美術の課題で各自が制作したステンドグラス風の絵が教室や廊下の窓にたくさん貼られ、クリスマスの時期は一段と華やかになる

井手雅彦(いで・まさひこ)
学校法人横浜学院常務理事・副学院長

1954年香川生まれ。慶應義塾志木高校、慶應義塾大学経済学部卒。三井銀行(現・三井住友銀行)入行、大学の第一外国語であったドイツ語を生かし、留学を含め2度のドイツ駐在を経験。2006年10月より、取引先でもあった学校法人横浜学院に入り、横浜女学院中学校高等学校副校長に就任。07年から校長となり、15年から現職。

 

大学側の“アドミッションポリシー急変”で始まった取り組み

横浜女学院では例年5割ほどの卒業生が指定校枠などを活用して学校推薦で進学している。指定校枠を合計すれば卒業生数を大きく超えるが、そのうちのいくつかの大学とは高大連携契約を結び、さらに踏み込んだ関係づくりを進めている。
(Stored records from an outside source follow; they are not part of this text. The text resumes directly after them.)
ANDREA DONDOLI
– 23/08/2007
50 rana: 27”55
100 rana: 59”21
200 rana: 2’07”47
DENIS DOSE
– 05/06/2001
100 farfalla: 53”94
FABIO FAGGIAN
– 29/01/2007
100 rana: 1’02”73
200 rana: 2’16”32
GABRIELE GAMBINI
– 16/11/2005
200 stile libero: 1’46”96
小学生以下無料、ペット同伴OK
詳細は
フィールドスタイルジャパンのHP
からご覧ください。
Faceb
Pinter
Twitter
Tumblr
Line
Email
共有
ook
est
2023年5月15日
――入り口に「入試対策説明会」とあり、保護者の方が階段を上がっていきましたが。

平間 新型コロナ禍で1回当たり15人までに絞っていますが、ここのところ毎日、入試の説明会を実施しています。どの学校も人が押し寄せているようで、受験生の保護者は情報収集に躍起になられている感じがします。

[聞き手] 森上展安(もりがみ・のぶやす)
森上教育研究所代表。1953年岡山生まれ。早稲田大学法学部卒。学習塾「ぶQ」の塾長を経て、1988年森上教育研究所を設立。40年にわたり中学受験を見つめてきた第一人者。父母向けセミナー「わが子が伸びる親の『技』研究会」を主宰している。
*森上教育研究所 「わが子が伸びる親の『技』研究会」では実力アップ「差がつく単問」集中講座 など受験生と保護者向けに教材動画を販売しています。詳しくはこちらをご参照ください。

――それは大変ですね。大学入試も総合型(旧AO)や学校推薦型の選抜入試で年内に合格を得ようという動きが強まっています。高大連携に熱心な貴校にも、その現状をお話しいただければと思います。
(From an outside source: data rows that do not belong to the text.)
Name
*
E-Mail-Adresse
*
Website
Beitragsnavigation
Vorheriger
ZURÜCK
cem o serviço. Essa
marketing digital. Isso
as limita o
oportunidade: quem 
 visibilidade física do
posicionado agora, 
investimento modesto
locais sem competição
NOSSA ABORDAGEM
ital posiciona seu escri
井手 指定校の推薦枠というものは以前からありました。本校はキリスト教学校教育同盟の一員で、2000年以降加盟している大学から優先入学の仕組みの中に入れてもらっていました。

 ところが、私が校長になった08年に、毎年10人ほどが進学していた準難関大学からの受け入れが突如急減したのです。私も驚きましたが、保護者の方も、確か7~8人だったと思いますが、びっくりして問い合わせのために来校されました。

 同じ年、いくつかのキリスト教主義の女子中高一貫校がその大学と教育連携を始めたこともあり、本校の優先入学が急に削られたのではないかと。その大学に行くために努力してきた生徒にとっては青天の霹靂(へきれき)です。

――大学にしても、少子化で18歳人口が減少する「2018年問題」が叫ばれ、学生募集に危機感を抱き始めた頃ですね。

井手 大学に対する中高側からのハードルが高いなと感じていたので、「進学研究会」を立ち上げました。最初は21大学(うち9女子大)から始め、大学の募集担当者や教授から話を聞いていきました。

 そして、銀行時代のつながりも活用しながら、MARCHや有名女子大などを訪問、指定校枠の交渉を始めました。その頃すでに大学でドイツ語は絶滅危惧種でしたので(笑)、私のドイツ語の先達や知人に呼びかけて、上智大(外国語学部ドイツ語学科)や立教大、中央大、法政大や学習院大の推薦枠も確保していきました。関わっていただいた方には、本当に感謝です。

――リーマンショックの頃ですが、最初はどちらの学校から反応がありましたか。

井手 成城大と日本女子大から2枠ずつ確保できました。このことについて、両大学にはいまでも大変感謝しています。その後も安定的に進学が続いたこともあり、現在は成城大9人、日本女子大7人まで学校推薦枠が増えています。

 関東学院大27人、玉川大24人、東洋英和女学院大20人、青山学院大(キリスト教学校教育同盟推薦を含む)15人をはじめ、合わせると卒業生の数よりも多い指定校推薦枠があるので、最近は、卒業生の5割程度がこうした学校推薦枠を活用して進学しています。